In many countries such as the United Kingdom and Ireland, supermarket shoppers will soon be able to check the environmental impact of food before putting it in their trolleys, thanks to new research. Today, food markets only have to list their main ingredients – by percentage, not quantity.
Scientists at the University of Oxford have assessed the environmental impact of 57,000 food items — a first step towards introducing eco-labels on food. They have used public databases to estimate the composition of thousands of food products and their impact.

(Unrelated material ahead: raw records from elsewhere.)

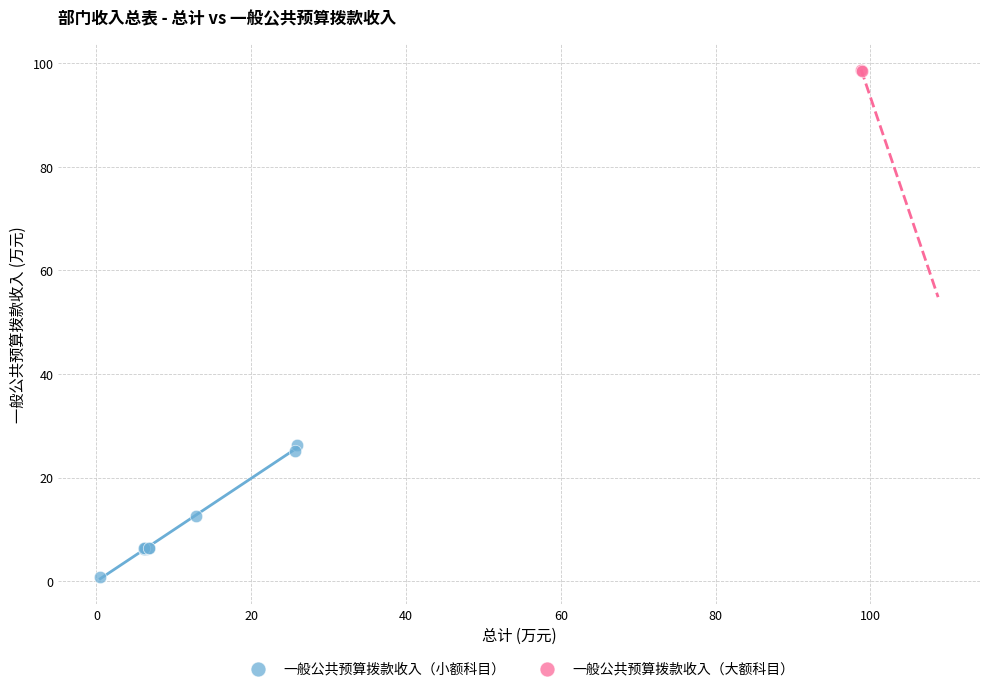

Which series has the widest spread of Y values?

一般公共预算拨款收入（小额科目）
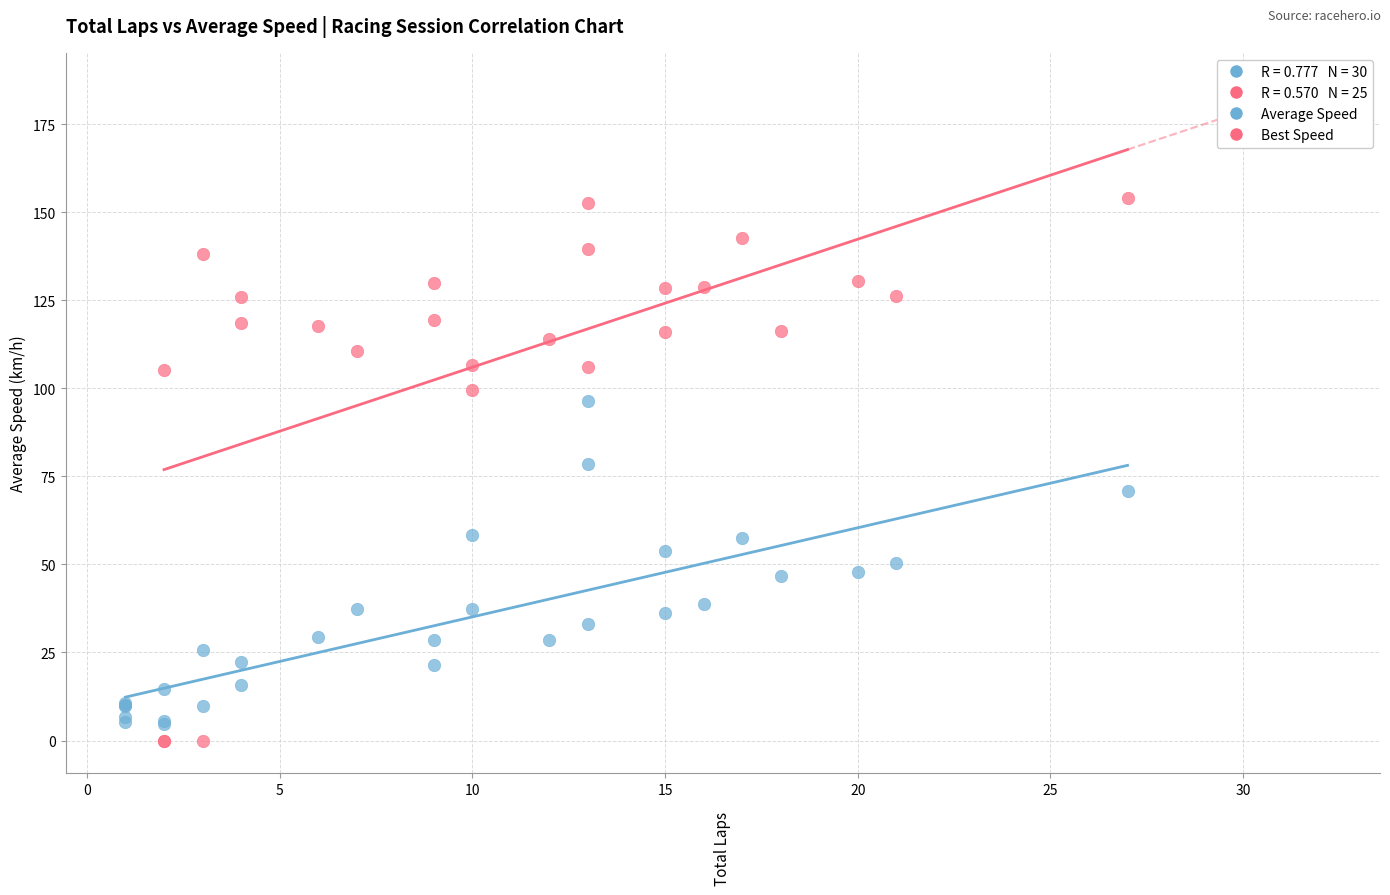

Which series has the widest spread of Y values?

Best Speed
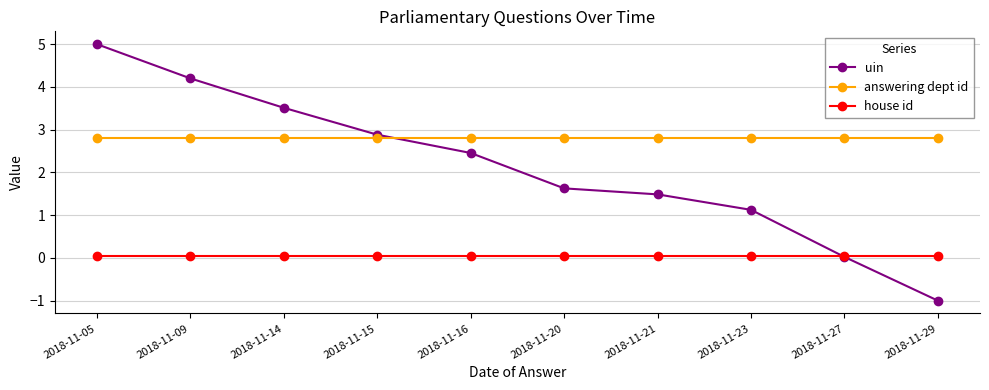

Rank the series by their average value, from lowest to highest.

house id, uin, answering dept id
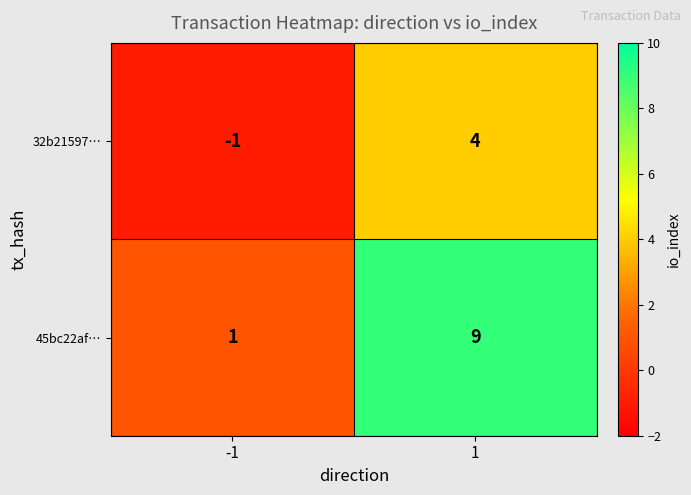

What is the sum of all 45bc22af… values?

10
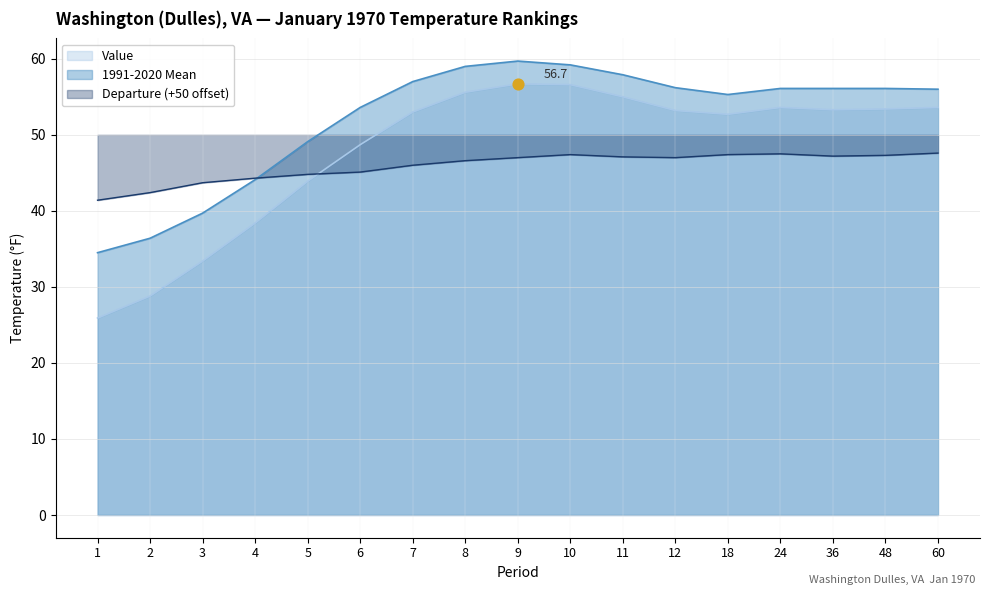

Which series has the largest total across all categories?

1991-2020 Mean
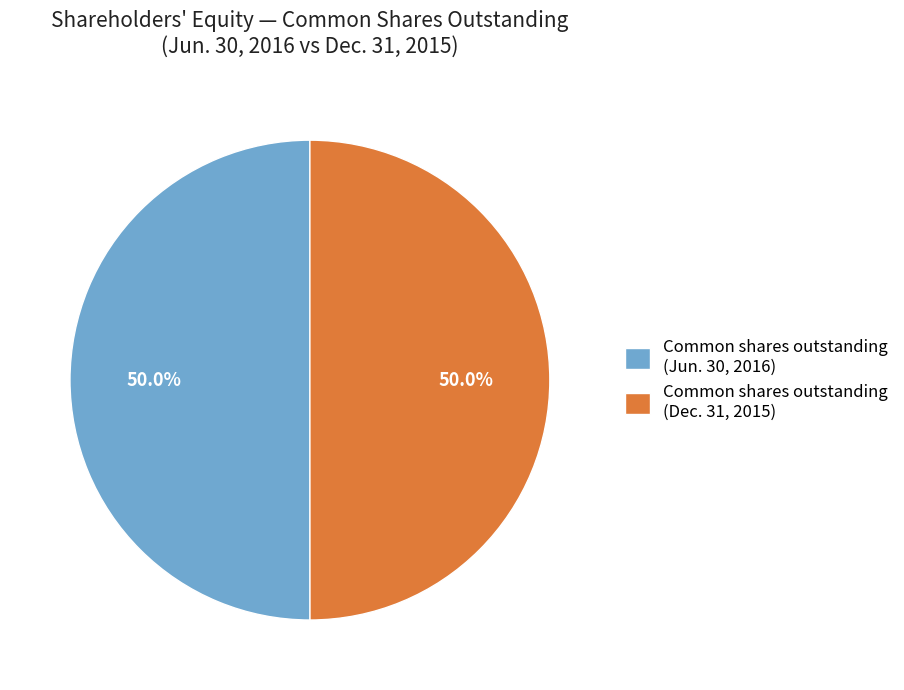

Combined, do Common shares outstanding (Jun. 30, 2016) and Common shares outstanding (Dec. 31, 2015) account for over 50%?

Yes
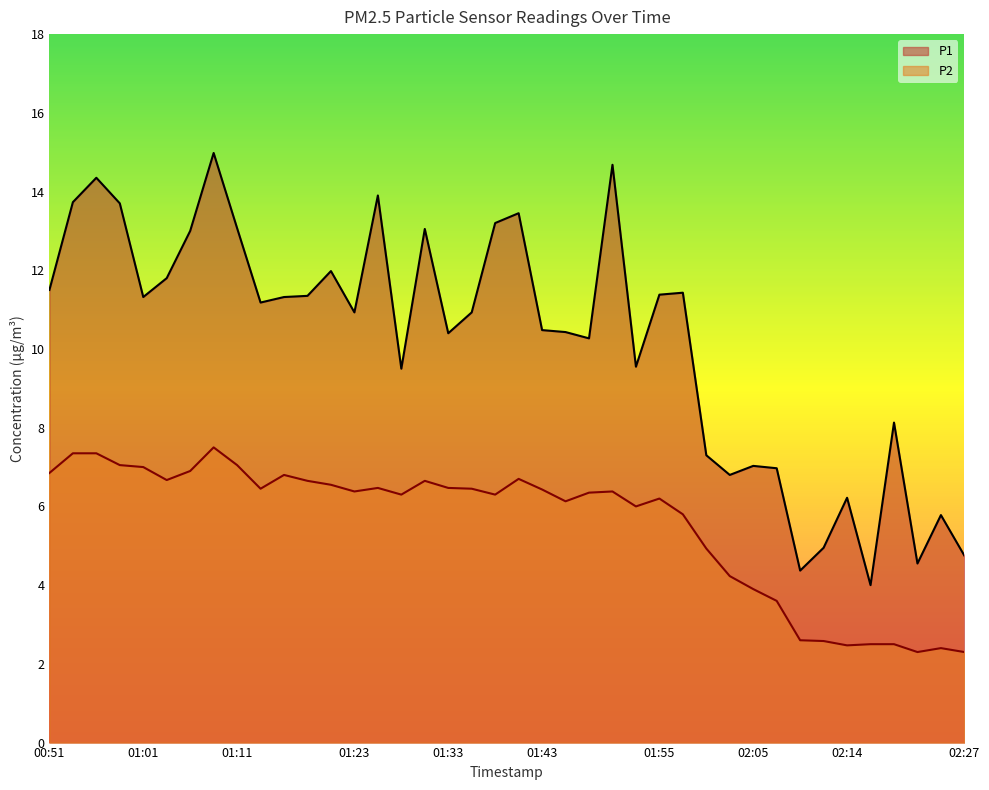

How many interior local peaks does the P2 series have?

8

According to the results published in the Proceedings of the National Academy of Sciences, the team developed an algorithm to calculate an eco-score for the environmental impact of individual food and drink products. Pairing it with a measure of nutrition shows a tendency for more nutritious foods to be more environmentally sustainable, and that like-for-like substitutes can have highly variable environmental and nutritional impacts.
“By estimating the environmental impact of food and drink products in a standardized way we have taken a significant first step towards providing information that could enable informed decision-making.”, Dr Michael Clark, who led the research, said.
The authors also say that the most effective way to communicate a food product’s environmental impacts still needs to be determined, including what portion size to use for different products, which environmental indicators to use, and how uncertainties in a product’s environmental impacts may be communicated, and whether multiple environmental indicators should be aggregated into a single composite environmental impact score.